Bounding box coordinate data:
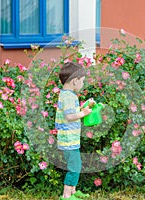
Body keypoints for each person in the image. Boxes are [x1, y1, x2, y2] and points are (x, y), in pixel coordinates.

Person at [55, 62, 92, 200]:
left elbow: (71, 112)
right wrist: (83, 113)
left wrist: (82, 109)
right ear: (75, 81)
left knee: (76, 165)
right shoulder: (69, 97)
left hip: (70, 139)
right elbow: (69, 116)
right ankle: (66, 195)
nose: (83, 84)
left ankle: (73, 191)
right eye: (82, 81)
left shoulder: (66, 95)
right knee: (74, 167)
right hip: (68, 140)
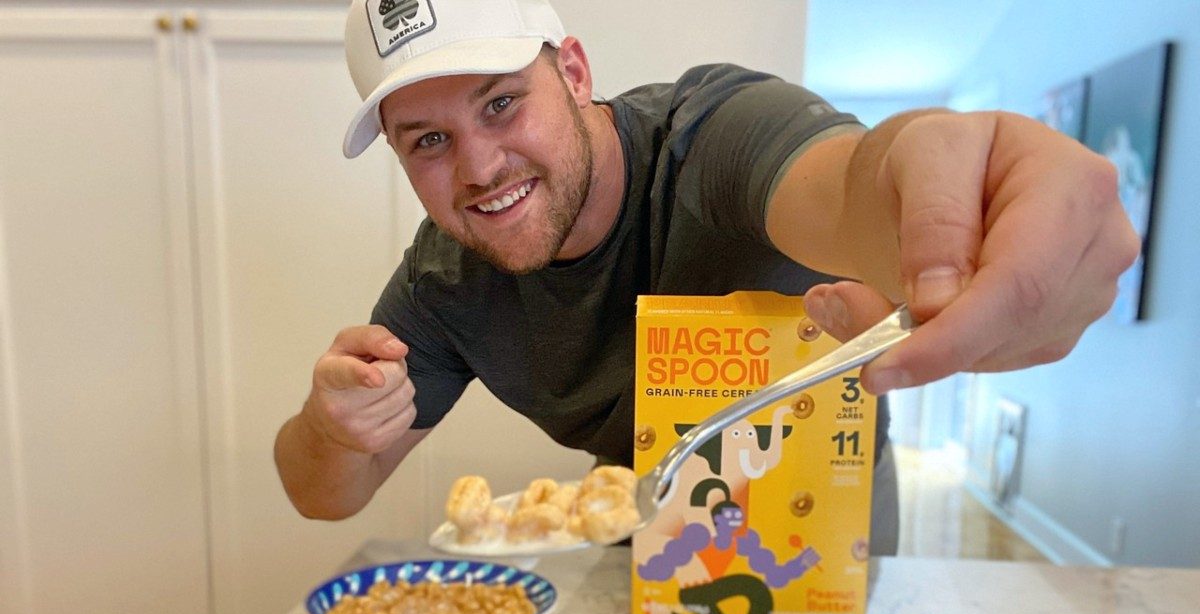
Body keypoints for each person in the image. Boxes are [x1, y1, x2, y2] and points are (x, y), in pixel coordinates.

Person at [273, 0, 1139, 557]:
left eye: (501, 103)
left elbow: (850, 186)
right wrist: (333, 424)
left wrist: (948, 183)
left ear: (573, 72)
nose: (480, 166)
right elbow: (321, 494)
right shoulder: (444, 282)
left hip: (826, 552)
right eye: (428, 139)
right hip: (651, 553)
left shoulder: (712, 140)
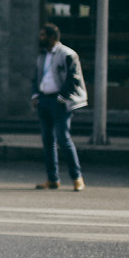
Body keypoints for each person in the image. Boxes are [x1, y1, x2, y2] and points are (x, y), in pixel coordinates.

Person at [31, 23, 88, 191]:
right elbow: (36, 77)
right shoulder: (42, 55)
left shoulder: (67, 54)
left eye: (43, 35)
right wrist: (35, 95)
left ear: (52, 37)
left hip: (59, 101)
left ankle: (77, 177)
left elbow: (73, 78)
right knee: (47, 140)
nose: (40, 38)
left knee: (63, 139)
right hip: (44, 99)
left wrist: (62, 98)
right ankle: (52, 178)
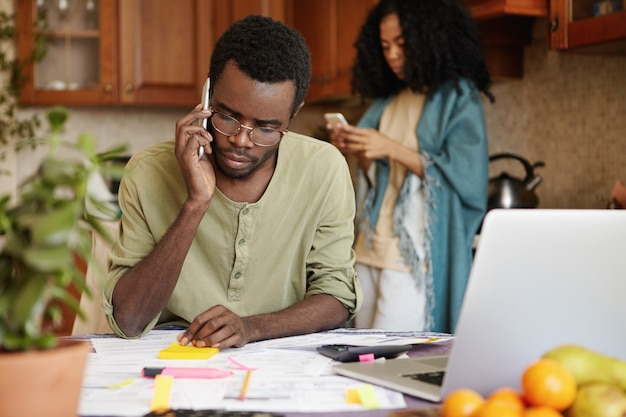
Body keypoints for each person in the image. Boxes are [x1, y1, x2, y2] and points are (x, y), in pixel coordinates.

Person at [103, 15, 361, 348]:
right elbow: (128, 319)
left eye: (267, 128)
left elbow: (337, 298)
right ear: (207, 95)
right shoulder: (147, 171)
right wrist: (195, 204)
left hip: (282, 354)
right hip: (175, 355)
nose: (241, 141)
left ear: (293, 115)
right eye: (228, 116)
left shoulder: (325, 169)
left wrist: (252, 328)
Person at [328, 0, 494, 333]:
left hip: (413, 258)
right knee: (364, 356)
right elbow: (380, 179)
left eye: (402, 45)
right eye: (385, 46)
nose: (392, 56)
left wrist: (391, 147)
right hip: (369, 249)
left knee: (395, 358)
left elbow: (467, 178)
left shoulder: (457, 97)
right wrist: (358, 150)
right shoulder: (387, 101)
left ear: (428, 39)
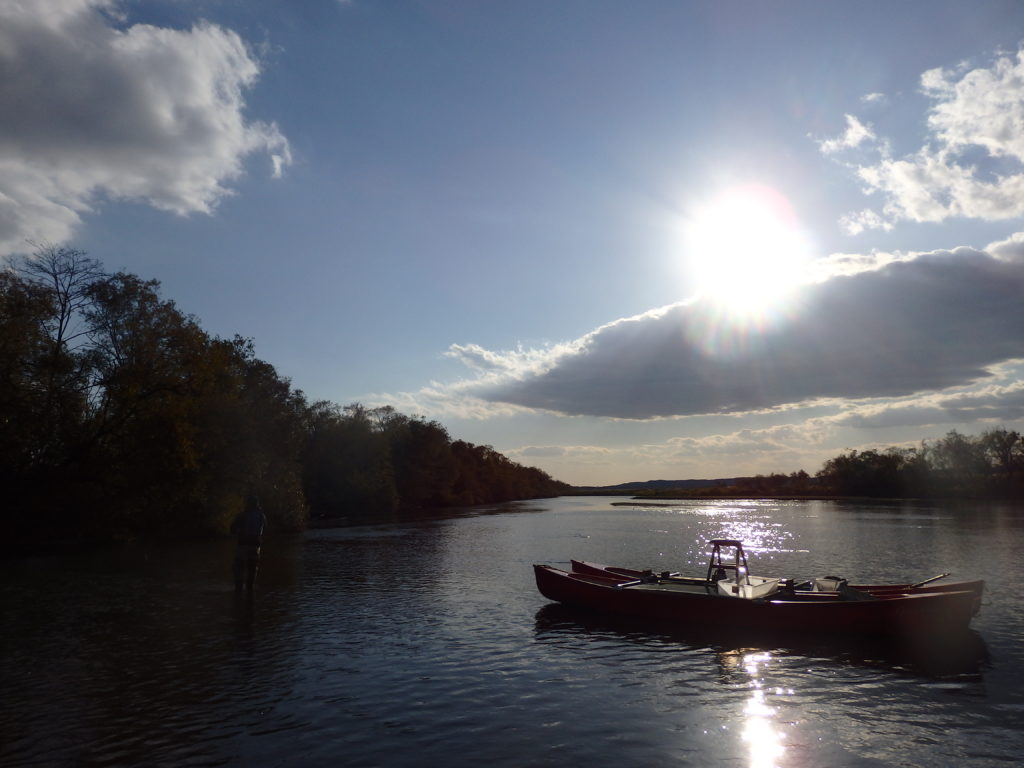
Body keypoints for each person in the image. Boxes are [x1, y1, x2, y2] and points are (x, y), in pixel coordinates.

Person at [232, 495, 267, 592]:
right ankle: (249, 588)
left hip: (243, 544)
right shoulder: (262, 516)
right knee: (252, 568)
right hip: (256, 546)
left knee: (239, 566)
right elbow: (265, 529)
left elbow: (232, 528)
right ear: (257, 504)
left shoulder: (242, 515)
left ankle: (238, 589)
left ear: (247, 504)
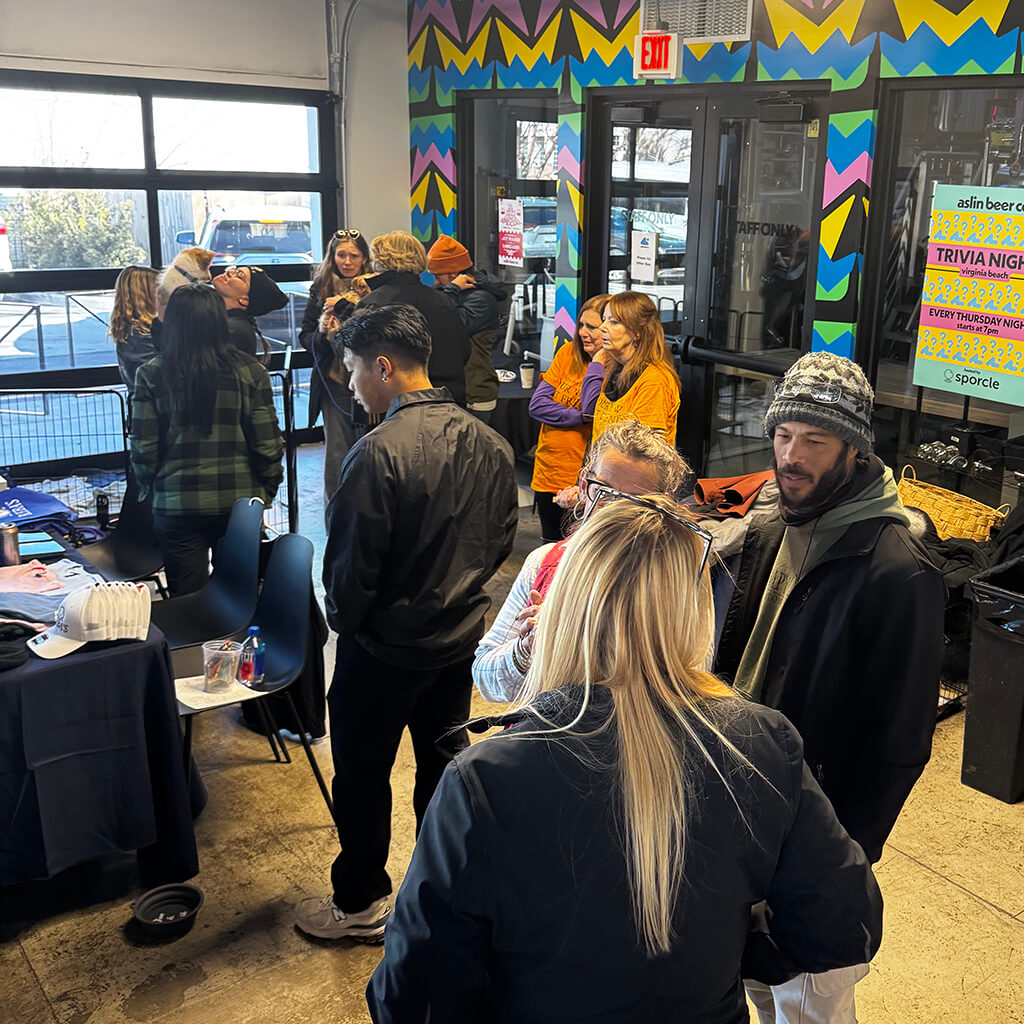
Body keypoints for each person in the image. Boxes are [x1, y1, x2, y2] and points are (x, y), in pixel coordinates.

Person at [367, 496, 882, 1023]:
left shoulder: (484, 782)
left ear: (564, 608)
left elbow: (411, 999)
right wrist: (726, 952)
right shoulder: (763, 744)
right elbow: (845, 927)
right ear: (695, 613)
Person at [713, 350, 946, 1024]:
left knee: (810, 1000)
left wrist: (842, 860)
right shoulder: (770, 525)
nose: (791, 455)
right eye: (783, 434)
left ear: (854, 448)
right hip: (740, 808)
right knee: (754, 982)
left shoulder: (898, 569)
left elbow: (899, 744)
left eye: (815, 440)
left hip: (814, 834)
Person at [294, 303, 517, 942]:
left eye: (354, 368)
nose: (351, 383)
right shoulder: (492, 443)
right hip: (457, 640)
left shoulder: (375, 454)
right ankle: (439, 895)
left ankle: (361, 902)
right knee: (444, 769)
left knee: (362, 774)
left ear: (384, 367)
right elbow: (498, 542)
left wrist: (350, 623)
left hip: (383, 650)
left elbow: (349, 572)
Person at [473, 420, 686, 704]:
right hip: (543, 727)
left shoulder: (676, 580)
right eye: (603, 491)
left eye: (632, 502)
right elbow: (485, 677)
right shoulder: (544, 563)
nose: (611, 510)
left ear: (660, 506)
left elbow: (691, 684)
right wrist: (526, 649)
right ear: (584, 484)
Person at [130, 285, 284, 595]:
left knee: (188, 600)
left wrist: (152, 488)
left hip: (176, 504)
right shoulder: (251, 372)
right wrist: (266, 490)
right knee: (239, 598)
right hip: (239, 504)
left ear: (172, 322)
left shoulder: (151, 374)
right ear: (219, 320)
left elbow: (143, 447)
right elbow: (268, 444)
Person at [300, 228, 375, 501]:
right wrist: (323, 336)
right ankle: (336, 513)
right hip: (335, 381)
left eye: (353, 255)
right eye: (341, 255)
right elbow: (305, 335)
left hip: (370, 379)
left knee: (371, 449)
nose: (347, 261)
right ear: (332, 257)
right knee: (337, 453)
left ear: (364, 258)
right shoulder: (320, 288)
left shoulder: (375, 288)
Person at [528, 294, 610, 541]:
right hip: (549, 472)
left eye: (592, 327)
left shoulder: (614, 368)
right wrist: (578, 417)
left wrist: (597, 363)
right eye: (581, 325)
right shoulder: (567, 353)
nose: (583, 332)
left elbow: (593, 409)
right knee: (550, 547)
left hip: (582, 481)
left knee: (579, 552)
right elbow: (537, 405)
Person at [355, 231, 470, 404]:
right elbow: (464, 351)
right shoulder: (442, 299)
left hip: (398, 402)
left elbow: (362, 363)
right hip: (448, 397)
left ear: (381, 261)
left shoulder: (373, 303)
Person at [580, 290, 680, 444]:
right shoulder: (616, 368)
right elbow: (588, 411)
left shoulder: (654, 380)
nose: (602, 327)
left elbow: (643, 448)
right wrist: (597, 364)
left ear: (637, 332)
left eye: (613, 322)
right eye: (604, 320)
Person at [426, 234, 507, 423]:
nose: (435, 282)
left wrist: (451, 290)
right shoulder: (450, 293)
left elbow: (447, 324)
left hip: (474, 393)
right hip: (456, 390)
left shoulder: (481, 299)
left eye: (438, 276)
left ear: (454, 275)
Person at [211, 264, 289, 358]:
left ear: (244, 300)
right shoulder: (223, 320)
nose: (229, 272)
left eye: (239, 276)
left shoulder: (232, 330)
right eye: (234, 270)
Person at [109, 265, 158, 397]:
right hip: (151, 405)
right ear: (145, 295)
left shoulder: (132, 330)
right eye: (158, 290)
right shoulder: (142, 336)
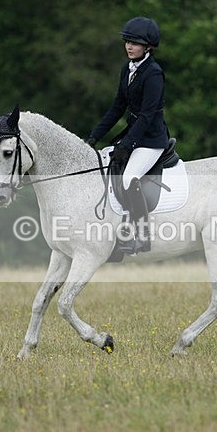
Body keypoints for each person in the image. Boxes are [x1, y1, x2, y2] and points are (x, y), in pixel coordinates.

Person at [86, 17, 171, 254]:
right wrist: (94, 137)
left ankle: (143, 236)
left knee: (129, 177)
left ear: (148, 47)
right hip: (134, 136)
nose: (129, 46)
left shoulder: (153, 73)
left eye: (135, 43)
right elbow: (117, 108)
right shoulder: (128, 68)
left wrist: (126, 144)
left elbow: (146, 116)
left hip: (151, 140)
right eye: (127, 42)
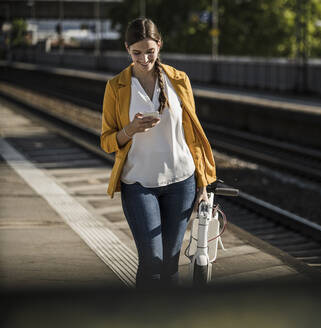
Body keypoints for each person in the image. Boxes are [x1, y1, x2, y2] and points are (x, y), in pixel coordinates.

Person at [100, 17, 216, 288]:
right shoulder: (116, 87)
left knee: (170, 264)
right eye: (137, 52)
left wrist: (202, 185)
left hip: (182, 183)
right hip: (139, 185)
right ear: (127, 49)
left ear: (160, 46)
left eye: (150, 51)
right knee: (152, 261)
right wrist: (130, 129)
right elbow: (106, 141)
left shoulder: (179, 80)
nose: (144, 58)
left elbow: (193, 138)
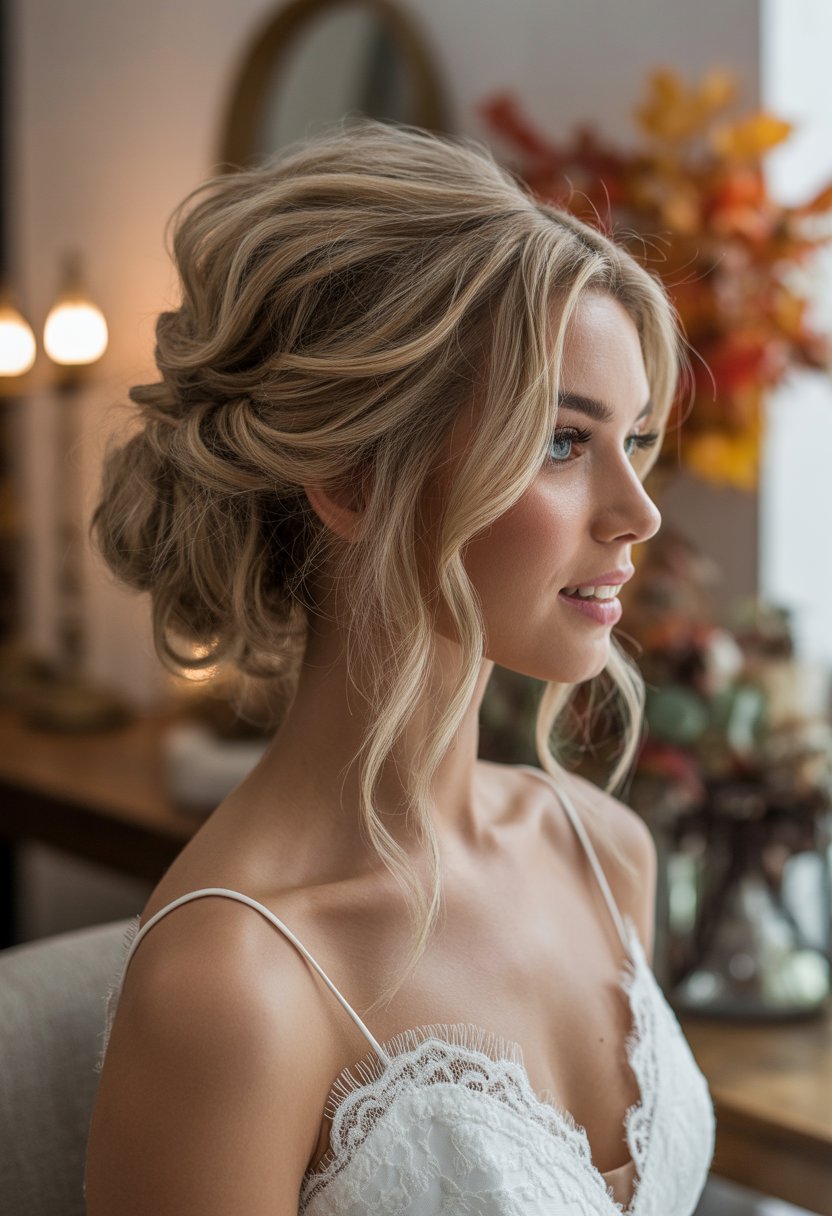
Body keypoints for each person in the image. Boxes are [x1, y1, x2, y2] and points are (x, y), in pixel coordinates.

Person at [83, 119, 715, 1215]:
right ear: (355, 479)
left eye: (637, 438)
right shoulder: (232, 983)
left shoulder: (601, 853)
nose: (639, 511)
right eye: (563, 441)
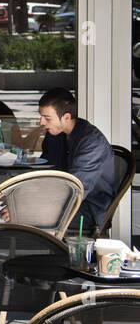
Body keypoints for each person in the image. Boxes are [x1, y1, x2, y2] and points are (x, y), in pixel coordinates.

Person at [38, 88, 114, 235]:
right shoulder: (54, 135)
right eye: (41, 116)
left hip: (88, 209)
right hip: (60, 200)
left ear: (66, 117)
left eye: (47, 118)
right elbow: (45, 171)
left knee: (25, 214)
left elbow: (75, 190)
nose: (41, 122)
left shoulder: (92, 142)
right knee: (20, 210)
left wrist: (29, 206)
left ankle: (39, 254)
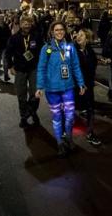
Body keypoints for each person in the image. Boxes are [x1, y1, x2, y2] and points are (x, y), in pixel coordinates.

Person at [35, 21, 86, 156]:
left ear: (65, 31)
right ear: (52, 32)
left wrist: (81, 83)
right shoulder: (46, 49)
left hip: (68, 87)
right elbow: (41, 68)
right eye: (56, 30)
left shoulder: (70, 47)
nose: (59, 32)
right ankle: (59, 143)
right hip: (52, 90)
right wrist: (40, 86)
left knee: (69, 116)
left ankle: (68, 138)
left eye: (61, 29)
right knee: (57, 116)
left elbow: (75, 66)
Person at [5, 16, 42, 127]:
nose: (27, 25)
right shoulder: (14, 38)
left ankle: (31, 112)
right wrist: (10, 67)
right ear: (20, 24)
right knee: (21, 95)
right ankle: (23, 117)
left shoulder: (37, 36)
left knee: (35, 94)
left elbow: (44, 50)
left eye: (29, 23)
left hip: (34, 68)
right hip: (20, 69)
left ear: (31, 24)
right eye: (24, 23)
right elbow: (8, 53)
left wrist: (50, 52)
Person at [74, 28, 102, 146]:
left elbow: (93, 64)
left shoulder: (89, 51)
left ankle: (90, 133)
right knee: (70, 109)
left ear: (87, 39)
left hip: (88, 85)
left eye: (82, 35)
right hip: (75, 86)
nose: (78, 37)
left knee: (90, 109)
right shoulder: (72, 50)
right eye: (78, 35)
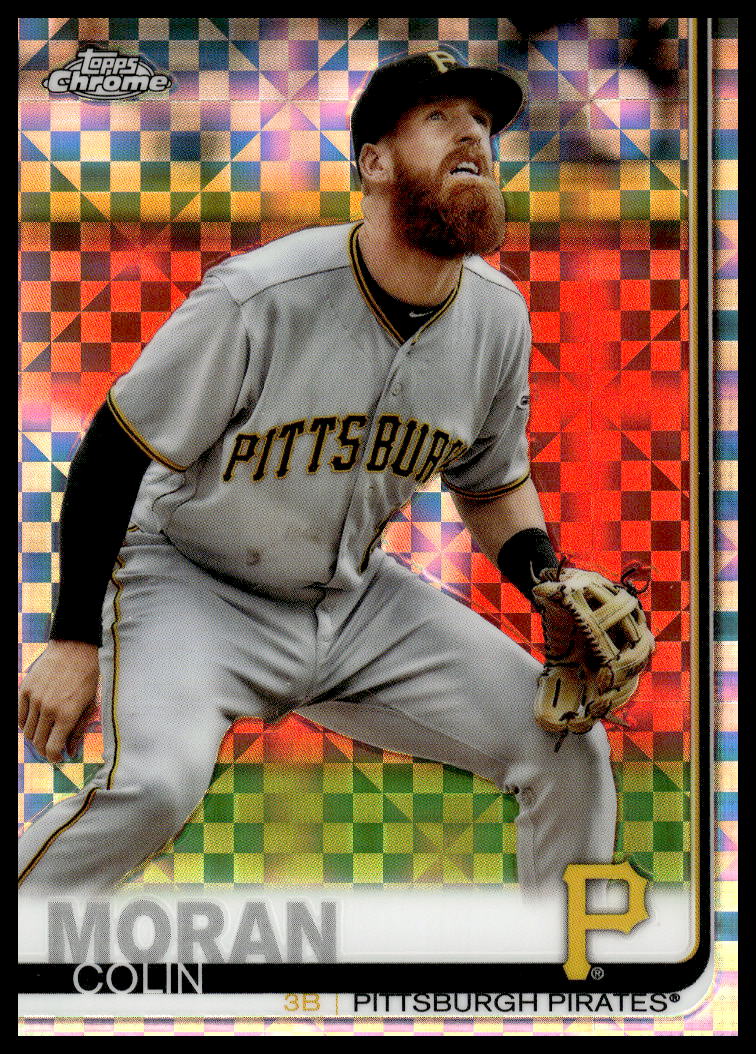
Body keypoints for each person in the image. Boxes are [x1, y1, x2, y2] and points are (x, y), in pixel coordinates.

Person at [18, 50, 617, 898]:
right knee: (154, 788)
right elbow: (116, 450)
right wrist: (74, 638)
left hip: (355, 602)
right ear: (374, 163)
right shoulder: (262, 295)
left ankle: (572, 968)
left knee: (567, 746)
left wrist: (546, 580)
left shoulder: (497, 314)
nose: (473, 138)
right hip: (192, 586)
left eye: (483, 124)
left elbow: (490, 485)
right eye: (439, 119)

_Directions for this task:_ Among the entries above, the lines between the ones containing "right shoulder: (544, 563)" and "left ear: (637, 332)", inclusive, are to be transcribed exactly. No other line is to be given.

_The completed task:_
right shoulder: (544, 563)
nose: (611, 510)
left ear: (660, 506)
left elbow: (691, 684)
right wrist: (526, 649)
right ear: (584, 484)
Person at [130, 285, 284, 595]:
left knee: (188, 600)
left wrist: (152, 488)
left hip: (176, 504)
right shoulder: (251, 372)
right wrist: (266, 490)
right knee: (239, 598)
right hip: (239, 504)
left ear: (172, 322)
left shoulder: (151, 374)
right ear: (219, 320)
left elbow: (143, 447)
right elbow: (268, 444)
Person at [300, 228, 375, 501]:
right wrist: (323, 336)
right ankle: (336, 513)
right hip: (335, 381)
left eye: (353, 255)
right eye: (341, 255)
right elbow: (305, 335)
left hip: (370, 379)
left knee: (371, 449)
nose: (347, 261)
right ear: (332, 257)
right knee: (337, 453)
left ear: (364, 258)
right shoulder: (320, 288)
left shoulder: (375, 288)
Person at [528, 294, 610, 541]:
right hip: (549, 472)
left eye: (592, 327)
left shoulder: (614, 368)
right wrist: (578, 417)
left wrist: (597, 363)
right eye: (581, 325)
right shoulder: (567, 353)
nose: (583, 332)
left elbow: (593, 409)
right knee: (550, 547)
left hip: (582, 481)
left knee: (579, 552)
right elbow: (537, 405)
Person at [355, 231, 470, 404]:
right elbow: (464, 351)
right shoulder: (442, 299)
left hip: (398, 402)
left elbow: (362, 363)
right hip: (448, 397)
left ear: (381, 261)
left shoulder: (373, 303)
Person at [580, 290, 680, 444]:
right shoulder: (616, 368)
right elbow: (588, 411)
left shoulder: (654, 380)
nose: (602, 327)
left elbow: (643, 448)
right wrist: (597, 364)
left ear: (637, 332)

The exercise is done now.